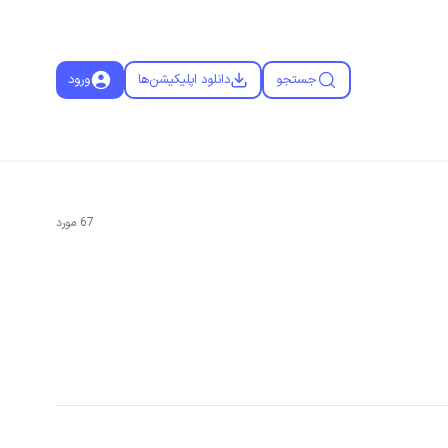
جستجو
دانلود اپلیکیشن‌ها
ورود
67
مورد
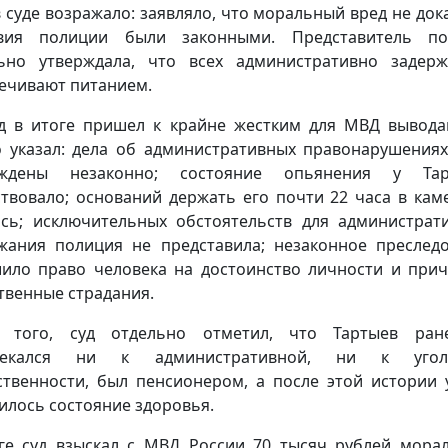
 суде возражало: заявляло, что моральный вред не дока
твия полиции были законными. Представитель по
ьно утверждала, что всех административно задер
ечивают питанием.
д в итоге пришел к крайне жестким для МВД вывода
 указал: дела об административных правонарушения
уждены незаконно; состояние опьянения у Тар
ствовало; оснований держать его почти 22 часа в кам
сь; исключительных обстоятельств для администрат
жания полиция не представила; незаконное преслед
ило право человека на достоинство личности и при
твенные страдания.
е того, суд отдельно отметил, что Тартыев ран
лекался ни к административной, ни к угол
ственности, был пенсионером, а после этой истории 
илось состояние здоровья.
ге суд взыскал с МВД России 70 тысяч рублей мора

▶ What is expected
All lines above that contain the word "состояние" are to be copied.

▶ Your solution
уждены незаконно; состояние опьянения у Тар
илось состояние здоровья.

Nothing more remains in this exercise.